» WHAT IS REQUIRED
Exclude the pictures. Transcribe, exactly as written, the lines from the one with "ital era, a" through the end of the entries below.

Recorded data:
○ ○ ○

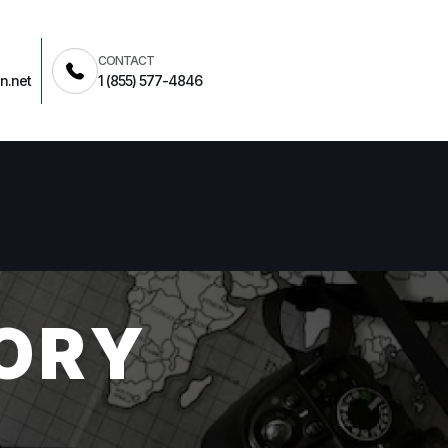
CONTACT
n.net
1 (855) 577-4846
ORY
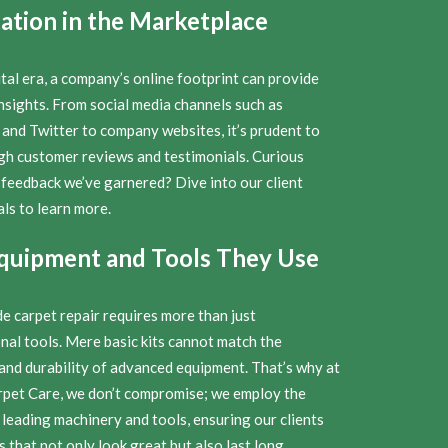
ation in the Marketplace
ital era, a company’s online footprint can provide
nsights. From social media channels such as
and Twitter to company websites, it’s prudent to
ugh customer reviews and testimonials. Curious
 feedback we’ve garnered? Dive into our client
ls to learn more.
quipment and Tools They Use
e carpet repair requires more than just
nal tools. Mere basic kits cannot match the
 and durability of advanced equipment. That’s why at
rpet Care, we don’t compromise; we employ the
 leading machinery and tools, ensuring our clients
s that not only look great but also last long.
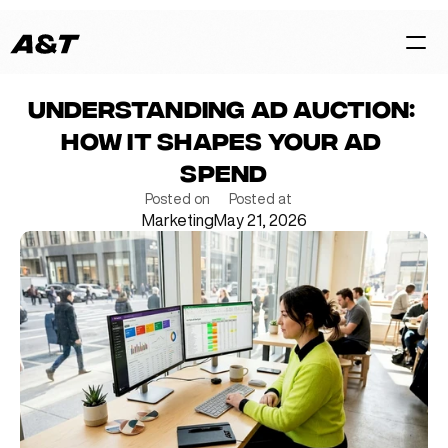
Understanding Ad Auction: 
HOME
How It Shapes Your Ad 
CASES
Spend
SERVICES
Posted on
Posted at
Marketing
May 21, 2026
BLOG
TEAM
Contact Us Now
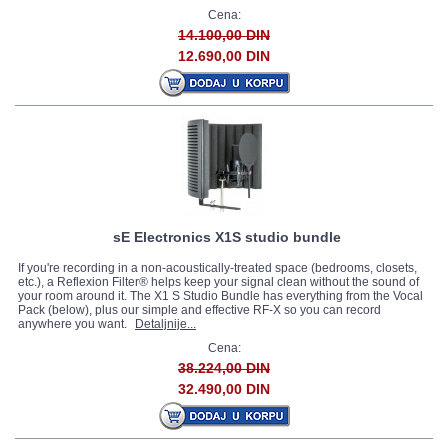
Cena:
14.100,00 DIN
12.690,00 DIN
sE Electronics X1S studio bundle
If you're recording in a non-acoustically-treated space (bedrooms, closets,
etc.), a Reflexion Filter® helps keep your signal clean without the sound of
your room around it. The X1 S Studio Bundle has everything from the Vocal
Pack (below), plus our simple and effective RF-X so you can record
anywhere you want.
Detaljnije...
Cena:
38.224,00 DIN
32.490,00 DIN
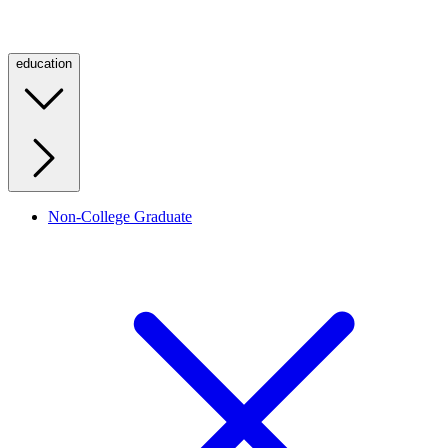
education
Non-College Graduate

○ ○ ○

» RESPONSE TO THIS EXERCISE
ital era, a company’s online footprint can provide
nsights. From social media channels such as
and Twitter to company websites, it’s prudent to
ugh customer reviews and testimonials. Curious
 feedback we’ve garnered? Dive into our client
ls to learn more.
quipment and Tools They Use
e carpet repair requires more than just
nal tools. Mere basic kits cannot match the
 and durability of advanced equipment. That’s why at
rpet Care, we don’t compromise; we employ the
 leading machinery and tools, ensuring our clients
s that not only look great but also last long.
Understanding Ad Auction: 
HOME
How It Shapes Your Ad 
CASES
Spend
SERVICES
Posted on
Posted at
Marketing
May 21, 2026
BLOG
TEAM
Contact Us Now
Cena:
14.100,00 DIN
12.690,00 DIN
sE Electronics X1S studio bundle
If you're recording in a non-acoustically-treated space (bedrooms, closets,
etc.), a Reflexion Filter® helps keep your signal clean without the sound of
your room around it. The X1 S Studio Bundle has everything from the Vocal
Pack (below), plus our simple and effective RF-X so you can record
anywhere you want.
Detaljnije...
Cena:
38.224,00 DIN
32.490,00 DIN
education
Non-College Graduate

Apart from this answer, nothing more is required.